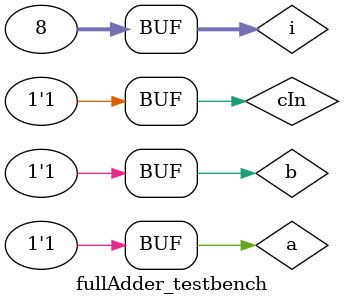
<source format=sv>
`timescale 1ns/10ps

module fullAdder (
   output logic sum,
   output logic cOut,
   input  logic a,
   input  logic b,
   input  logic cIn
);

   parameter DELAY = 0.05;

   logic s0, c0, c1;
   halfAdder ha0 (.sum(s0), .cOut(c0), .a, .b);

   halfAdder ha1 (.sum, .cOut(c1), .a(s0), .b(cIn));

   or #DELAY o (cOut, c0, c1);
endmodule

module fullAdder_testbench ();
   logic sum, cOut, a, b, cIn;

   fullAdder dut (.sum, .cOut, .a, .b, .cIn);

   integer i;
   initial begin
      for (i = 0; i < 8; i++) begin
         {a, b, cIn} = i; #10; assert({cOut, sum} == a + b + cIn);
      end
   end
endmodule

</source>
========================================================================
What is needed is an exact copy of the lines from the beginning of the data through the line containing "halfAdder ha1 (.sum, .cOut(c1), .a(s0), .b(cIn));", both included, without any pictures.

<source format=sv>
`timescale 1ns/10ps

module fullAdder (
   output logic sum,
   output logic cOut,
   input  logic a,
   input  logic b,
   input  logic cIn
);

   parameter DELAY = 0.05;

   logic s0, c0, c1;
   halfAdder ha0 (.sum(s0), .cOut(c0), .a, .b);

   halfAdder ha1 (.sum, .cOut(c1), .a(s0), .b(cIn));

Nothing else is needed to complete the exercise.